*** Opening Text section ***
The Journey Toward our Solution

The common industry practice to solve for scalability challenges while also retaining mobility and agility for virtual machines is to virtualize the network. This is done by separating the logical traffic (the Droplet’s) from the physical traffic (the hypervisor’s) in what is usually referred as the overlay/underlay split. The underlay traffic runs over a routed IP fabric (whose packets are forwarded via any routing protocol of choice, usually BGP), while the overlay traffic runs on a so-called SDN fabric, which can employ a variety of protocols to distribute packets to and from virtual machines. The protocols in SDN solutions vary greatly depending on various factors like whether or not encapsulation is employed.

We considered many factors at DigitalOcean in order to choose a SDN solution and integration strategies for our physical underlay. Throughout the evaluation, we realized that no turnkey solution – either open source or commercial – would allow us to maintain a low total cost of ownership (TCO) while minimizing the impact to our customers during the lift and shift of the old machinery to the new one. For example, VXLAN encapsulation (and solutions based on EVPN) was impossible because a good portion of our hypervisor fleet was incapable of VXLAN hardware offload – and the operational cost involved in replacing these NICs was prohibitive. The penalty caused by tunneling was devastating in terms of vCPU cores burned due to encapsulation/decapsulation in software, and the loss of line-rate speed. Running pure L3 routing to the host was impossible without route summarization to circumvent hardware limitations in routing tables in leaf/spines. Route summarization was also out of the question without overhauling our compute scheduling layer and/or reorganizing the existing customer workload.
*** Closing Text section ***
*** Opening Dataset ***
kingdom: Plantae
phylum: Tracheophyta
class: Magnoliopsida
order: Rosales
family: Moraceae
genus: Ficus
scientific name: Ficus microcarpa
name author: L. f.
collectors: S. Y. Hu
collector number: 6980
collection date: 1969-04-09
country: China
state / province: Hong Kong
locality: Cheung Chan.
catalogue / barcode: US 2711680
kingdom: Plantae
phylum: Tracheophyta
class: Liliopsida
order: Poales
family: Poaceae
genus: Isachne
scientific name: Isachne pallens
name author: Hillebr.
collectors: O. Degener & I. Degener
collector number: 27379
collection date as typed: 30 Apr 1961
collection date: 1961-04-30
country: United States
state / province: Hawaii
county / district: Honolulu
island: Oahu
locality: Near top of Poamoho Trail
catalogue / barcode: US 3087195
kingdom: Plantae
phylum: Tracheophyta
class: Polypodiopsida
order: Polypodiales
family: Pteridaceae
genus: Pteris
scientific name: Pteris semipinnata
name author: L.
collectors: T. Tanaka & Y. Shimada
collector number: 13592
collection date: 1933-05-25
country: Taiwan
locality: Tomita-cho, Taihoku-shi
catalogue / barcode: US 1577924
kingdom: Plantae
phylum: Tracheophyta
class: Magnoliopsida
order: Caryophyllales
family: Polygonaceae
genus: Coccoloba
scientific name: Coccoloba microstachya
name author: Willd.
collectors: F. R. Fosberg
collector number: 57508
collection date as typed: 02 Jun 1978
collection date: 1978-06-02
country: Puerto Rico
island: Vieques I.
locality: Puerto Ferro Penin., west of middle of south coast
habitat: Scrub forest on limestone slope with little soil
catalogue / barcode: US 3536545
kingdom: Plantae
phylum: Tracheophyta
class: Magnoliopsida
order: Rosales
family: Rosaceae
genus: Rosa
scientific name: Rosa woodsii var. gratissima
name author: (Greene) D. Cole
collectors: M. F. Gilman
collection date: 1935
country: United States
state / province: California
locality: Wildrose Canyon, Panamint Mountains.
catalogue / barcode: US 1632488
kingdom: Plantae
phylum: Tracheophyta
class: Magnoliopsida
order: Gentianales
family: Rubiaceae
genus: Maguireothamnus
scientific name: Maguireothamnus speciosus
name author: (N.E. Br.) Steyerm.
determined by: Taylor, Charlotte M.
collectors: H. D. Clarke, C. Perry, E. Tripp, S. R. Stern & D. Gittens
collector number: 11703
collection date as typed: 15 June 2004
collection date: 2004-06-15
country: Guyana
*** Closing Dataset ***
• Questions to answer
a - In the text on network virtualization, which routing protocol is usually used to forward underlay packets?
b - Decide whether each statement agrees with the text on network virtualization, and quote the words that settle it:
(i) The underlay traffic runs over a routed IP fabric.
(ii) DigitalOcean found an open source turnkey solution that kept total cost of ownership low.
(iii) Route summarization was possible without changing the compute scheduling layer or the existing customer workload.
c - Carry on writing the text on network virtualization, starting after its final sentence.
You won't need the records for any of this.

• Exercise results
a - BGP

b -
(i) Yes: "The underlay traffic runs over a routed IP fabric"
(ii) No: "no turnkey solution – either open source or commercial – would allow us to maintain a low total cost of ownership (TCO)"
(iii) No: "Route summarization was also out of the question without overhauling our compute scheduling layer and/or reorganizing the existing customer workload."

c -
After significant analysis, the aha! moment struck: Employing label switching (namely MPLS) in conjunction with a layer-3 protocol like BGP allowed us to work around hardware limitations in our fabric, while achieving a routed solution for our public Droplet networking. The rest of the story was mostly smooth from there. Each Droplet v4 (and v6 addresses) is advertised as BGP route(s) into the underlay fabric from a bespoke distributed SDN controller as they come and go from hypervisors. For this orchestration layer, we fully leveraged the power of open source: BIRDGoBGP, and OVS.

With an effort involving multiple teams and spanning multiple years, we are now in the last stages of our journey to scale out our public Droplet networking to new limits. In very simple terms, we turned the layer-2 design into a layer-3 design. Each hypervisor in the fleet now acts as the Droplet’s default gateway. Packets are then forwarded step by step from the core via spine and leaf layers all the way to the hypervisor (instead of being switched over layer-2).

The positive effects on the networking gear are profound. For example, given the drastic reduction of broadcast and unknown unicast traffic that the networking gear has to process, overall CPU consumption becomes much more stable and greatly reduced. The pictures below show the CPU percentage of one core switch in NYC1 before and after the switch to layer-3.

Before

After

If you are interested in learning more about the intricate details of the solution, this OVSCon 2019 presentation goes into more depth about the steps taken to achieve this transition.

Final Considerations

Rolling out layer-3 across our fleet has been an ongoing effort for the last year and half. This piece only explores the tip of a very big iceberg. Today, the following regions are layer-3-enabled: TOR1, BLR1, NYC1. More regions will follow throughout 2020. The greatest challenge we faced as an engineering team was accomplishing the architectural shift with minimal disruption to our customers. But the overall success of this experience (though not without hiccups) was an exceptional milestone, proving we have the resources and expertise to deploy significantly complex and innovative solutions! What else does this shift mean for our customers? You’ll continue to get the best-in-class networking experience for your Droplets and applications.